Transcribe each record precisely; images stay out.

Records from a data source:
_ _ _
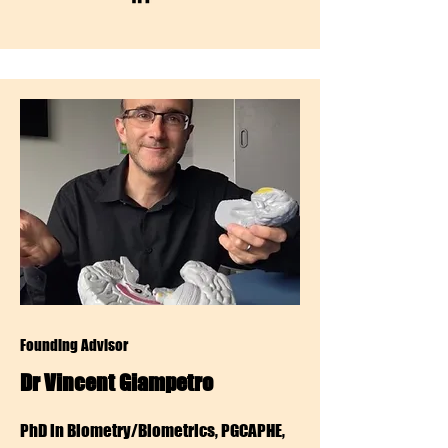
Founding Advisor
Dr Vincent Giampetro
PhD in Biometry/Biometrics, PGCAPHE,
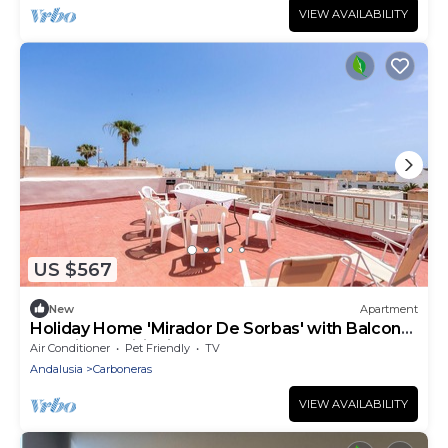
VIEW AVAILABILITY
US $567
New
Apartment
Holiday Home 'Mirador De Sorbas' with Balcony
and Air Conditioning
Air Conditioner
Pet Friendly
TV
Andalusia
Carboneras
VIEW AVAILABILITY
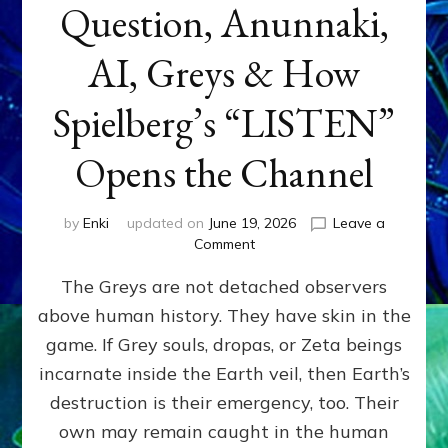
Question, Anunnaki,
AI, Greys & How
Spielberg’s “LISTEN”
Opens the Channel
by
Enki
updated on
June 19, 2026
Leave a
on
Comment
DISCLOSURE
The Greys are not detached observers
DAY
Part
above human history. They have skin in the
IV:
game. If Grey souls, dropas, or Zeta beings
The
Genetic
incarnate inside the Earth veil, then Earth’s
Question,
destruction is their emergency, too. Their
Anunnaki,
own may remain caught in the human
AI,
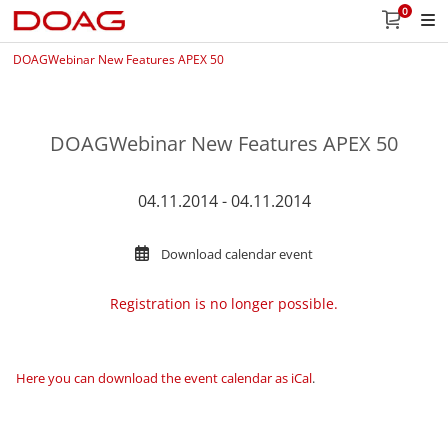
0
DOAGWebinar New Features APEX 50
DOAGWebinar New Features APEX 50
04.11.2014 - 04.11.2014
Download calendar event
Registration is no longer possible.
Here you can download the event calendar as iCal
.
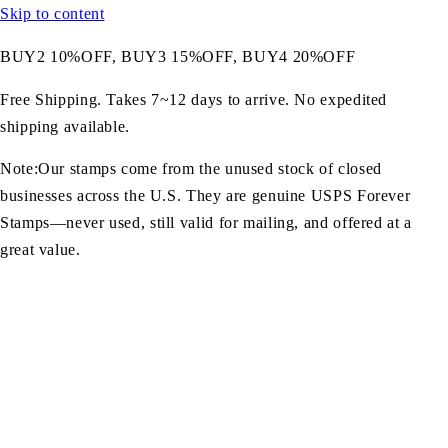
Skip to content
BUY2 10%OFF, BUY3 15%OFF, BUY4 20%OFF
Free Shipping. Takes 7~12 days to arrive. No expedited
shipping available.
Note:Our stamps come from the unused stock of closed
businesses across the U.S. They are genuine USPS Forever
Stamps—never used, still valid for mailing, and offered at a
great value.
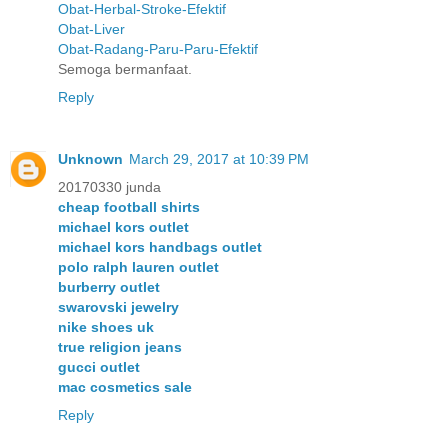
Obat-Herbal-Stroke-Efektif
Obat-Liver
Obat-Radang-Paru-Paru-Efektif
Semoga bermanfaat.
Reply
Unknown
March 29, 2017 at 10:39 PM
20170330 junda
cheap football shirts
michael kors outlet
michael kors handbags outlet
polo ralph lauren outlet
burberry outlet
swarovski jewelry
nike shoes uk
true religion jeans
gucci outlet
mac cosmetics sale
Reply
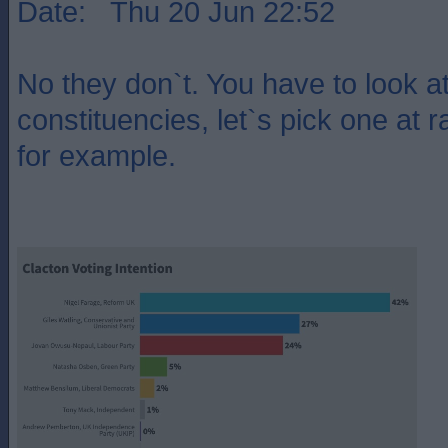
Date: Thu 20 Jun 22:52
No they don`t. You have to look at 
constituencies, let`s pick one at 
for example.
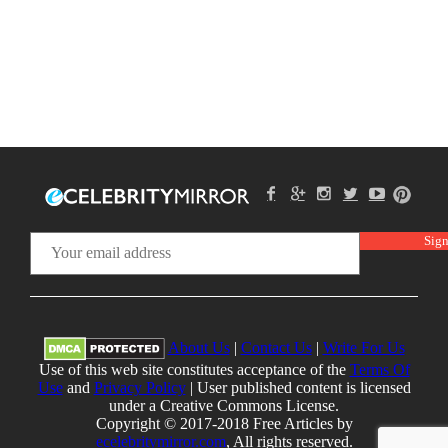
About Us
|
Contact Us
|
Write For Us
Use of this web site constitutes acceptance of the
Terms Of
Use
and
Privacy Policy
| User published content is licensed
under a Creative Commons License.
Copyright © 2017-2018 Free Articles by
ecelebritymirror.com
, All rights reserved.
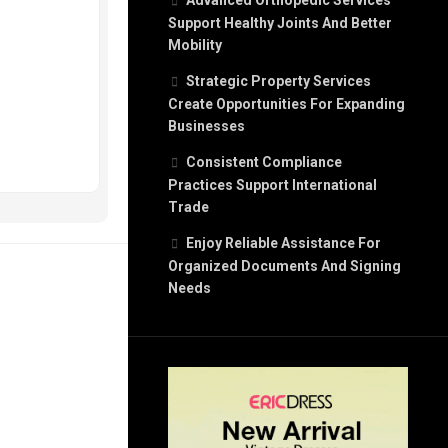
Advanced Orthopedic Services
Support Healthy Joints And Better
Mobility
Strategic Property Services
Create Opportunities For Expanding
Businesses
Consistent Compliance
Practices Support International
Trade
Enjoy Reliable Assistance For
Organized Documents And Signing
Needs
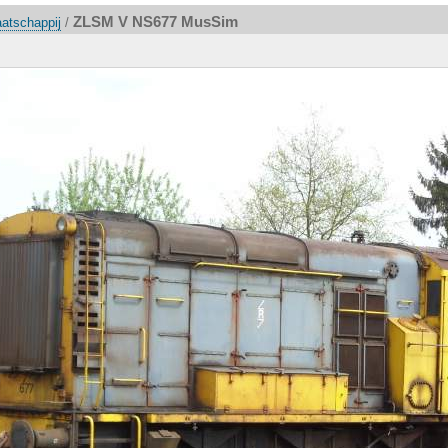
ZLSM V NS677 MusSim
atschappij
/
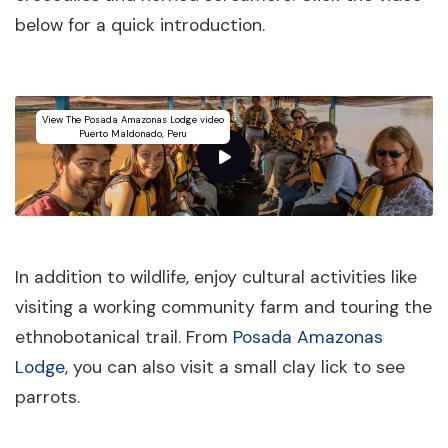
below for a quick introduction.
View The Posada Amazonas Lodge video
Puerto Maldonado, Peru
In addition to wildlife, enjoy cultural activities like
visiting a working community farm and touring the
ethnobotanical trail. From
Posada Amazonas
Lodge
, you can also visit a small clay lick to see
parrots.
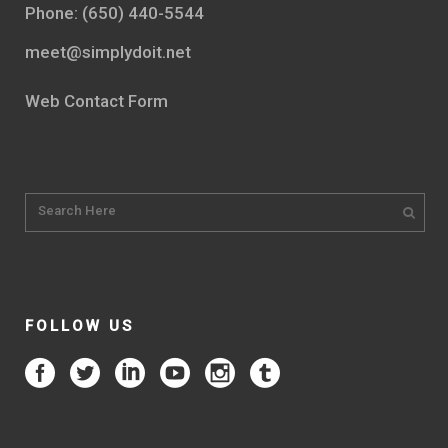
Phone: (650) 440-5544
meet@simplydoit.net
Web Contact Form
FOLLOW US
_ _ _
Solved problem:
Founding Advisor
Dr Vincent Giampetro
PhD in Biometry/Biometrics, PGCAPHE,
VIEW AVAILABILITY
US $567
New
Apartment
Holiday Home 'Mirador De Sorbas' with Balcony
and Air Conditioning
Air Conditioner
Pet Friendly
TV
Andalusia
Carboneras
VIEW AVAILABILITY
Question, Anunnaki,
AI, Greys & How
Spielberg’s “LISTEN”
Opens the Channel
by
Enki
updated on
June 19, 2026
Leave a
on
Comment
DISCLOSURE
The Greys are not detached observers
DAY
Part
above human history. They have skin in the
IV:
game. If Grey souls, dropas, or Zeta beings
The
Genetic
incarnate inside the Earth veil, then Earth’s
Question,
destruction is their emergency, too. Their
Anunnaki,
own may remain caught in the human
AI,
0
DOAGWebinar New Features APEX 50
DOAGWebinar New Features APEX 50
04.11.2014 - 04.11.2014
Download calendar event
Registration is no longer possible.
Here you can download the event calendar as iCal
.
Skip to content
BUY2 10%OFF, BUY3 15%OFF, BUY4 20%OFF
Free Shipping. Takes 7~12 days to arrive. No expedited
shipping available.
Note:Our stamps come from the unused stock of closed
businesses across the U.S. They are genuine USPS Forever
Stamps—never used, still valid for mailing, and offered at a
great value.
Obat-Herbal-Stroke-Efektif
Obat-Liver
Obat-Radang-Paru-Paru-Efektif
Semoga bermanfaat.
Reply
Unknown
March 29, 2017 at 10:39 PM
20170330 junda
cheap football shirts
michael kors outlet
michael kors handbags outlet
polo ralph lauren outlet
burberry outlet
swarovski jewelry
nike shoes uk
true religion jeans
gucci outlet
mac cosmetics sale
Reply
Date: Thu 20 Jun 22:52
No they don`t. You have to look at 
constituencies, let`s pick one at 
for example.
About Us
|
Contact Us
|
Write For Us
Use of this web site constitutes acceptance of the
Terms Of
Use
and
Privacy Policy
| User published content is licensed
under a Creative Commons License.
Copyright © 2017-2018 Free Articles by
ecelebritymirror.com
, All rights reserved.
Advanced Orthopedic Services
Support Healthy Joints And Better
Mobility
Strategic Property Services
Create Opportunities For Expanding
Businesses
Consistent Compliance
Practices Support International
Trade
Enjoy Reliable Assistance For
Organized Documents And Signing
Needs
ZLSM V NS677 MusSim
atschappij
/
below for a quick introduction.
View The Posada Amazonas Lodge video
Puerto Maldonado, Peru
In addition to wildlife, enjoy cultural activities like
visiting a working community farm and touring the
ethnobotanical trail. From
Posada Amazonas
Lodge
, you can also visit a small clay lick to see
parrots.
Phone: (650) 440-5544
meet@simplydoit.net
Web Contact Form
FOLLOW US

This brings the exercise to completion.